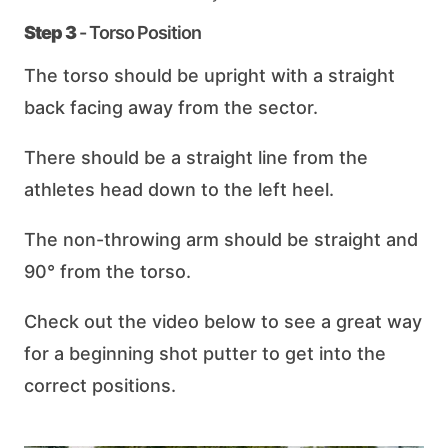
Step 3
- Torso Position
The torso should be upright with a straight
back facing away from the sector.
There should be a straight line from the
athletes head down to the left heel.
The non-throwing arm should be straight and
90° from the torso.
Check out the video below to see a great way
for a beginning shot putter to get into the
correct positions.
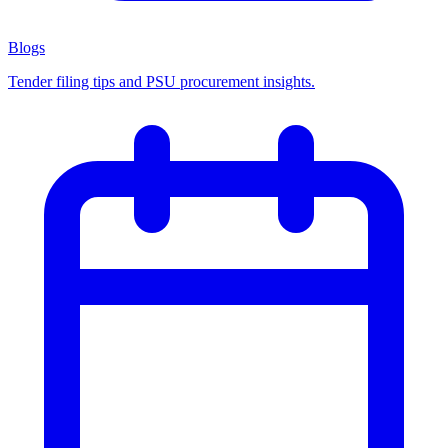
Blogs
Tender filing tips and PSU procurement insights.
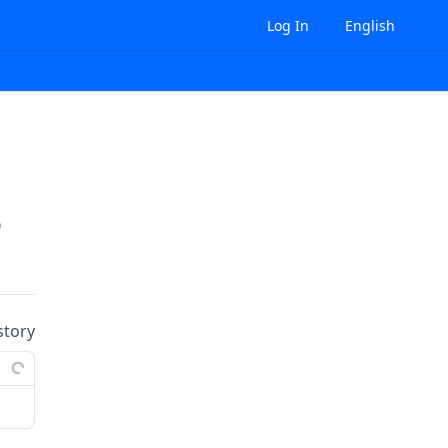
Log In
English
prises/
{enterpriseId}
/role-bindings:batchUpd
story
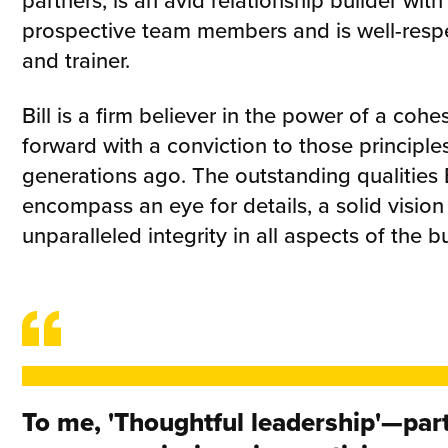
partners, is an avid relationship builder with
prospective team members and is well-resp
and trainer.
Bill is a firm believer in the power of a co
forward with a conviction to those principle
generations ago. The outstanding qualities B
encompass an eye for details, a solid vision
unparalleled integrity in all aspects of the b
To me, 'Thoughtful leadership'—part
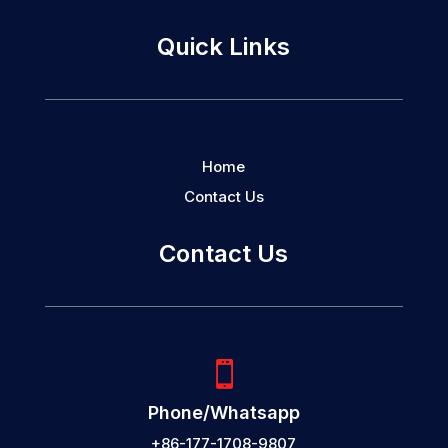
Quick Links
Home
Contact Us
Contact Us

Phone/Whatsapp
+86-177-1708-9807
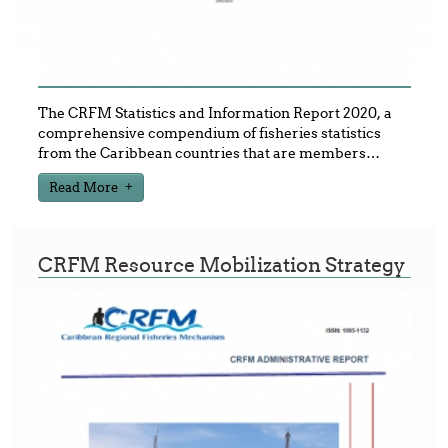
The CRFM Statistics and Information Report 2020, a
comprehensive compendium of fisheries statistics
from the Caribbean countries that are members
…
Read More
CRFM Resource Mobilization Strategy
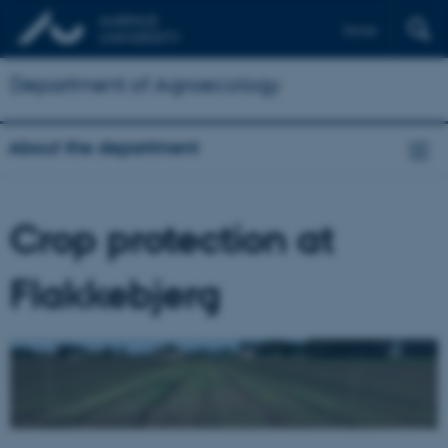
Dansk
Department of Agroecology
About the department
Crop protection at
Flakkebjerg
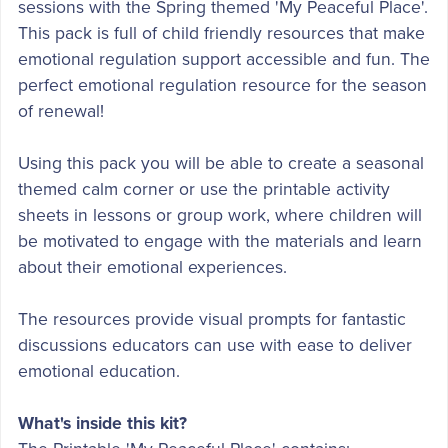
sessions with the Spring themed 'My Peaceful Place'.
This pack is full of child friendly resources that make
emotional regulation support accessible and fun. The
perfect emotional regulation resource for the season
of renewal!
Using this pack you will be able to create a seasonal
themed calm corner or use the printable activity
sheets in lessons or group work, where children will
be motivated to engage with the materials and learn
about their emotional experiences.
The resources provide visual prompts for fantastic
discussions educators can use with ease to deliver
emotional education.
What's inside this kit?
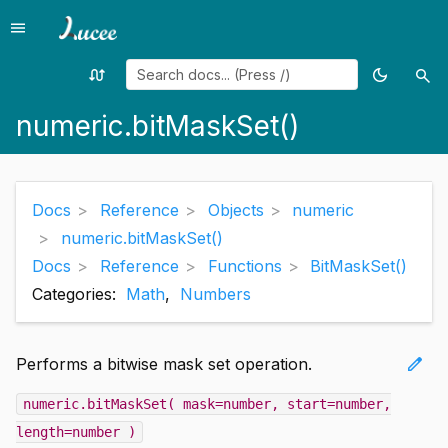
menu
Menu
swap_calls
dark_mode
search
Random
Toggle
Sea
page
theme
numeric.bitMaskSet()
Docs
Reference
Objects
numeric
numeric.bitMaskSet()
Docs
Reference
Functions
BitMaskSet()
Categories:
Math
,
Numbers
edit
Performs a bitwise mask set operation.
numeric.bitMaskSet( mask=number, start=number,
length=number )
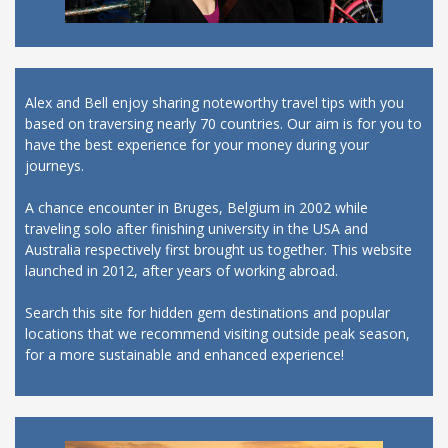
Alex and Bell enjoy sharing noteworthy travel tips with you
based on traversing nearly 70 countries. Our aim is for you to
have the best experience for your money during your
journeys.
A chance encounter in Bruges, Belgium in 2002 while
traveling solo after finishing university in the USA and
Australia respectively first brought us together. This website
launched in 2012, after years of working abroad.
Search this site for hidden gem destinations and popular
locations that we recommend visiting outside peak season,
for a more sustainable and enhanced experience!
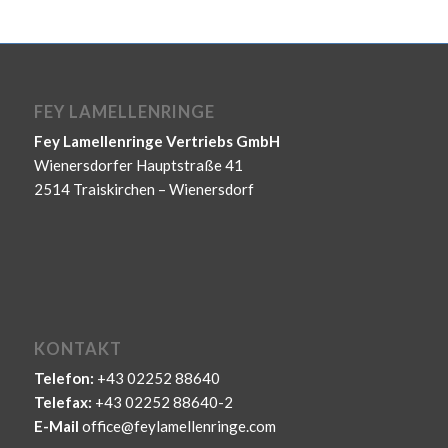
FEY LAMELLENRINGE
Fey Lamellenringe Vertriebs GmbH
Wienersdorfer Hauptstraße 41
2514 Traiskirchen – Wienersdorf
KONTAKT
Telefon:
+43 02252 88640
Telefax:
+43 02252 88640-2
E-Mail
office@feylamellenringe.com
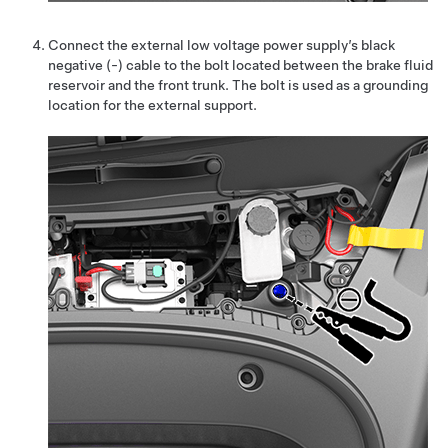
Connect the external low voltage power supply’s black
negative (-) cable to the bolt located
between the brake fluid
reservoir and the front trunk
. The bolt is used as a grounding
location for the external support.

**Goal of the exercise**
Can the entries above be repeated exactly, without their pictures?

**Reply**
Step 3
- Torso Position
The torso should be upright with a straight
back facing away from the sector.
There should be a straight line from the
athletes head down to the left heel.
The non-throwing arm should be straight and
90° from the torso.
Check out the video below to see a great way
for a beginning shot putter to get into the
correct positions.
Blogs
Tender filing tips and PSU procurement insights.
Log In
English
prises/
{enterpriseId}
/role-bindings:batchUpd
story
partners, is an avid relationship builder with
prospective team members and is well-resp
and trainer.
Bill is a firm believer in the power of a co
forward with a conviction to those principle
generations ago. The outstanding qualities B
encompass an eye for details, a solid vision
unparalleled integrity in all aspects of the b
To me, 'Thoughtful leadership'—part
Quick Links
Home
Contact Us
Contact Us

Phone/Whatsapp
+86-177-1708-9807
The CRFM Statistics and Information Report 2020, a
comprehensive compendium of fisheries statistics
from the Caribbean countries that are members
…
Read More
CRFM Resource Mobilization Strategy
Dansk
Department of Agroecology
About the department
Crop protection at
Flakkebjerg
sessions with the Spring themed 'My Peaceful Place'.
This pack is full of child friendly resources that make
emotional regulation support accessible and fun. The
perfect emotional regulation resource for the season
of renewal!
Using this pack you will be able to create a seasonal
themed calm corner or use the printable activity
sheets in lessons or group work, where children will
be motivated to engage with the materials and learn
about their emotional experiences.
The resources provide visual prompts for fantastic
discussions educators can use with ease to deliver
emotional education.
What's inside this kit?
menu
Menu
swap_calls
dark_mode
search
Random
Toggle
Sea
page
theme
numeric.bitMaskSet()
Docs
Reference
Objects
numeric
numeric.bitMaskSet()
Docs
Reference
Functions
BitMaskSet()
Categories:
Math
,
Numbers
edit
Performs a bitwise mask set operation.
numeric.bitMaskSet( mask=number, start=number,
length=number )
Alex and Bell enjoy sharing noteworthy travel tips with you
based on traversing nearly 70 countries. Our aim is for you to
have the best experience for your money during your
journeys.
A chance encounter in Bruges, Belgium in 2002 while
traveling solo after finishing university in the USA and
Australia respectively first brought us together. This website
launched in 2012, after years of working abroad.
Search this site for hidden gem destinations and popular
locations that we recommend visiting outside peak season,
for a more sustainable and enhanced experience!
FEY LAMELLENRINGE
Fey Lamellenringe Vertriebs GmbH
Wienersdorfer Hauptstraße 41
2514 Traiskirchen – Wienersdorf
KONTAKT
Telefon:
+43 02252 88640
Telefax:
+43 02252 88640-2
E-Mail
office@feylamellenringe.com
Connect the external low voltage power supply’s black
negative (-) cable to the bolt located
between the brake fluid
reservoir and the front trunk
. The bolt is used as a grounding
location for the external support.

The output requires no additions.